* _TASK DIRECTIONS_:
Reproduce every line of the items below word for word, leaving out the pictures.

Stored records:

- - -

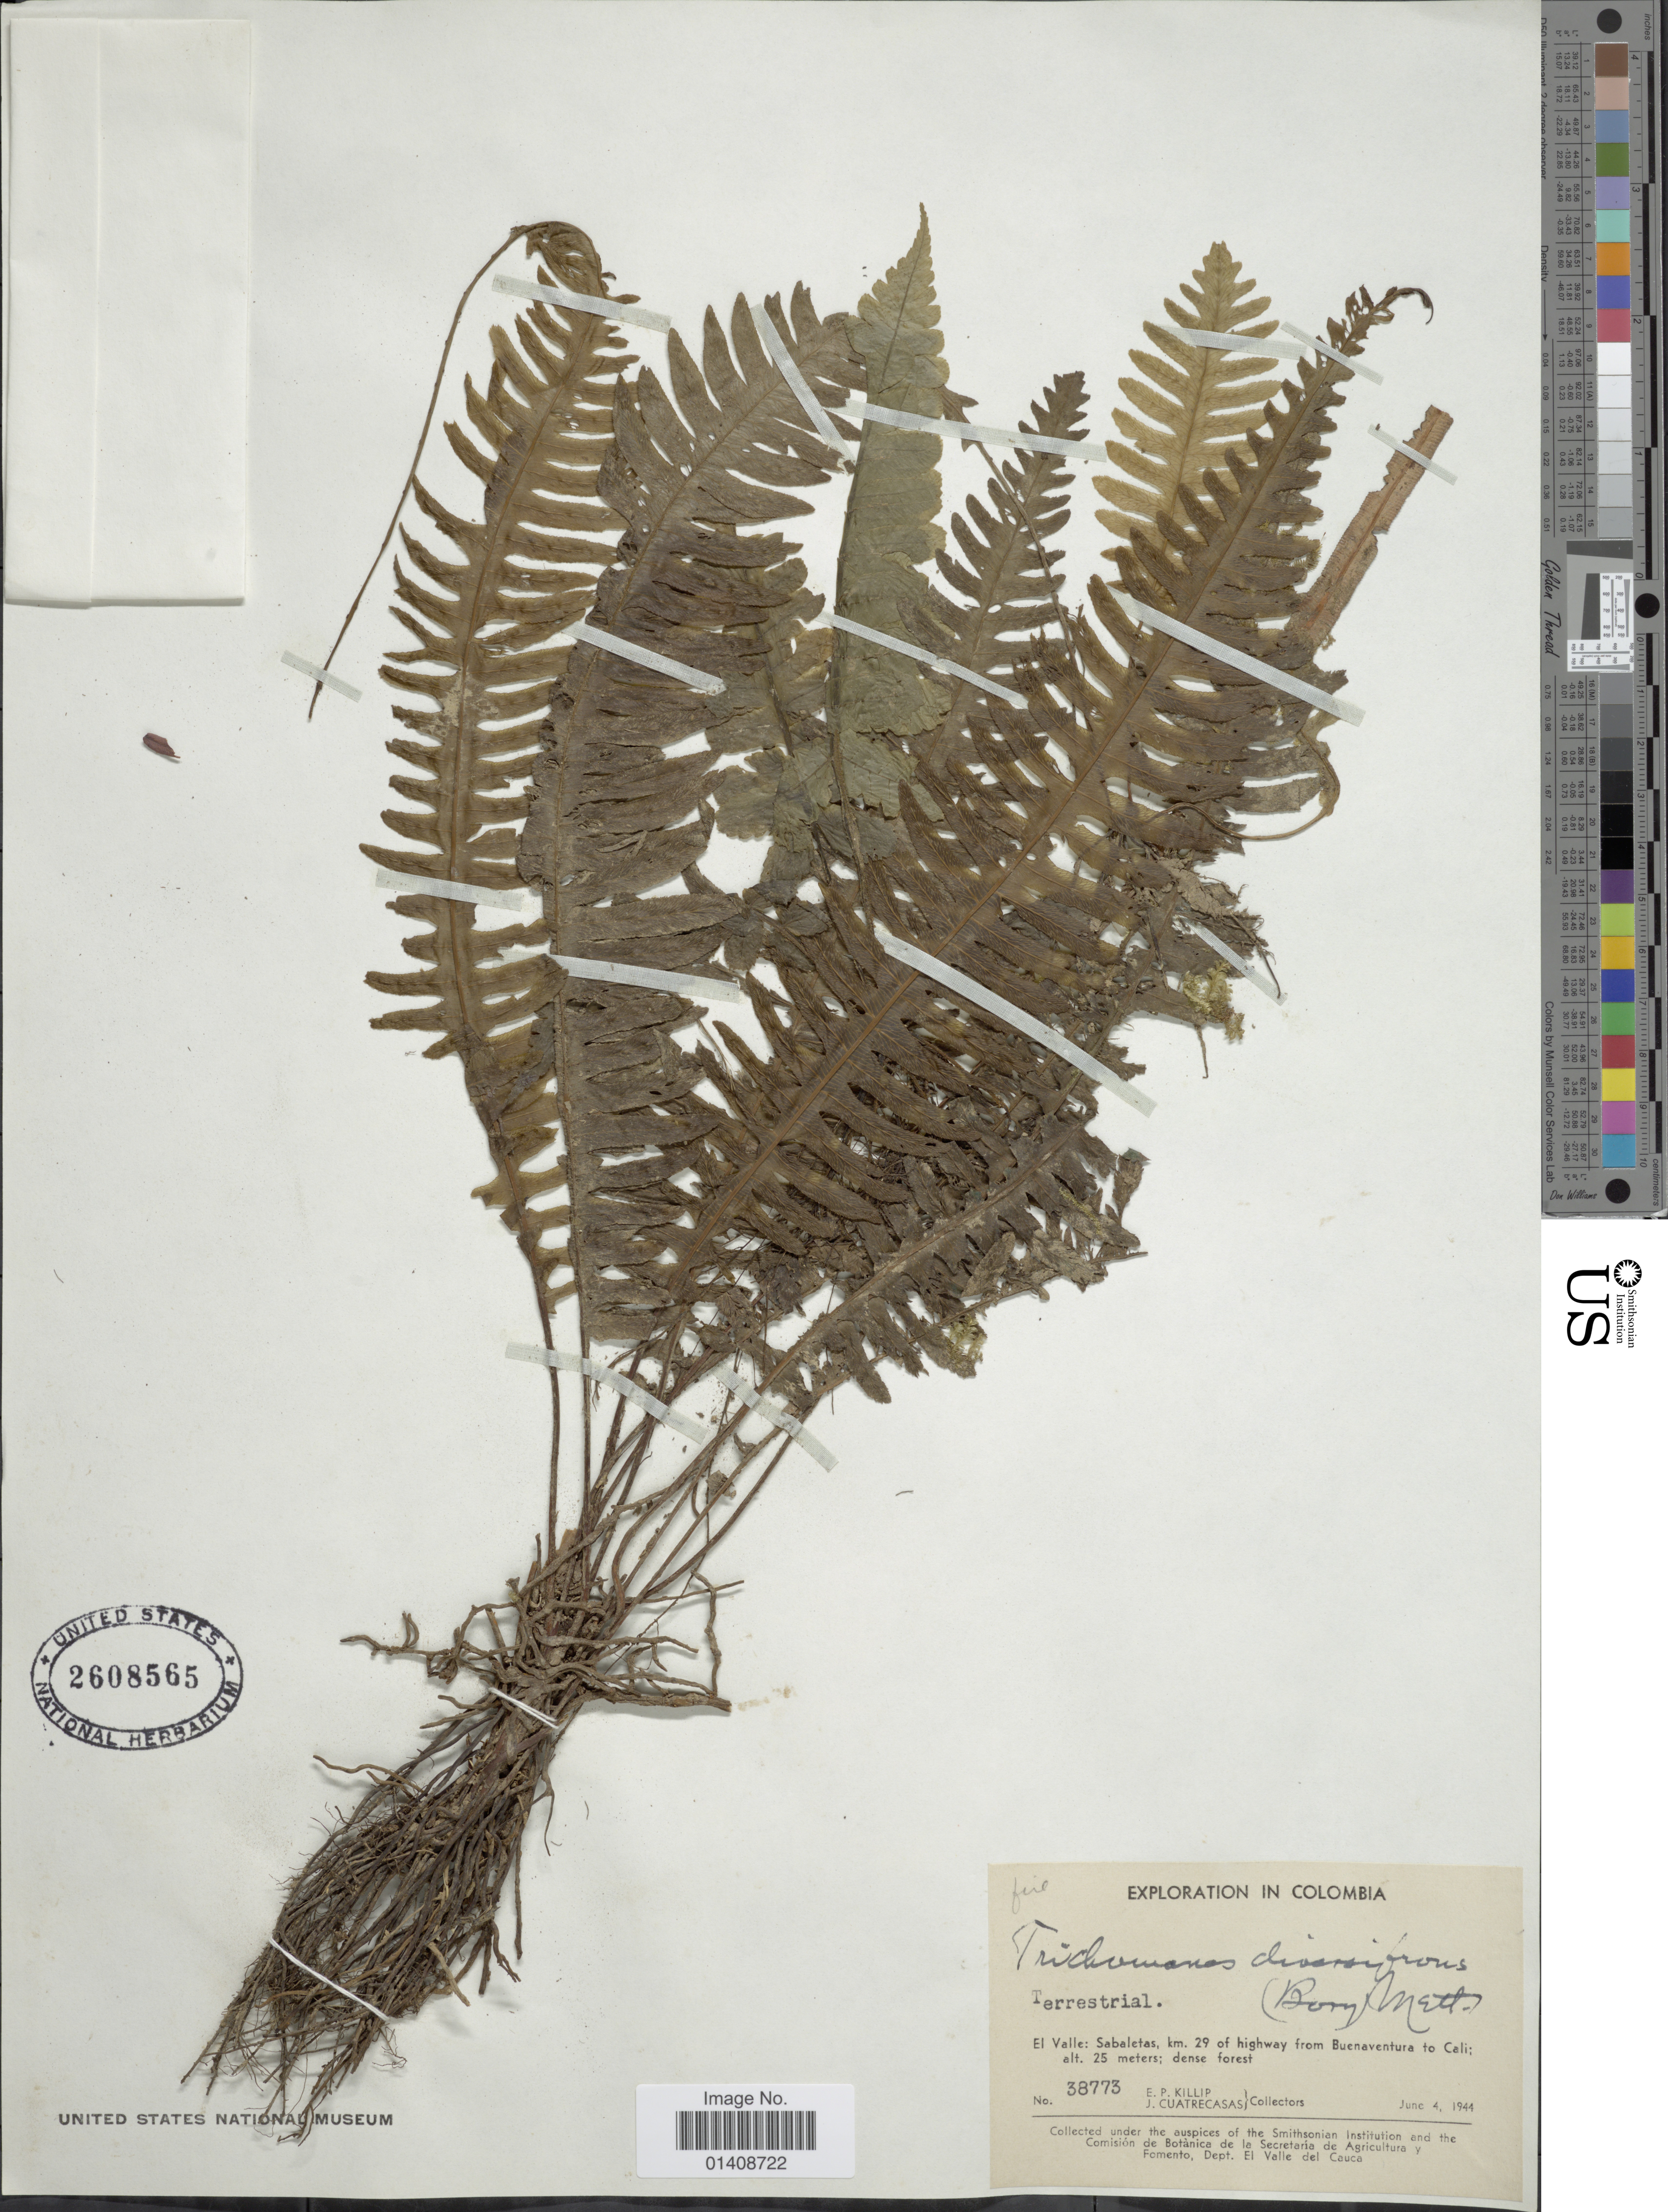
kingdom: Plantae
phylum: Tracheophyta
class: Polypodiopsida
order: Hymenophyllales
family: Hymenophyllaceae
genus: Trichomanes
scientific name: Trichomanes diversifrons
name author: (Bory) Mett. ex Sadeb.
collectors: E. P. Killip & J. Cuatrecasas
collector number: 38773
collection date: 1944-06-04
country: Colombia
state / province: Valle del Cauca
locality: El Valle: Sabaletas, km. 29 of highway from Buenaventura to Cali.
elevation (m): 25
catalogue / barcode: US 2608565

- - -

* _TASK OUTPUT_:
kingdom: Plantae
phylum: Tracheophyta
class: Polypodiopsida
order: Hymenophyllales
family: Hymenophyllaceae
genus: Trichomanes
scientific name: Trichomanes diversifrons
name author: (Bory) Mett. ex Sadeb.
collectors: E. P. Killip & J. Cuatrecasas
collector number: 38773
collection date: 1944-06-04
country: Colombia
state / province: Valle del Cauca
locality: El Valle: Sabaletas, km. 29 of highway from Buenaventura to Cali.
elevation (m): 25
catalogue / barcode: US 2608565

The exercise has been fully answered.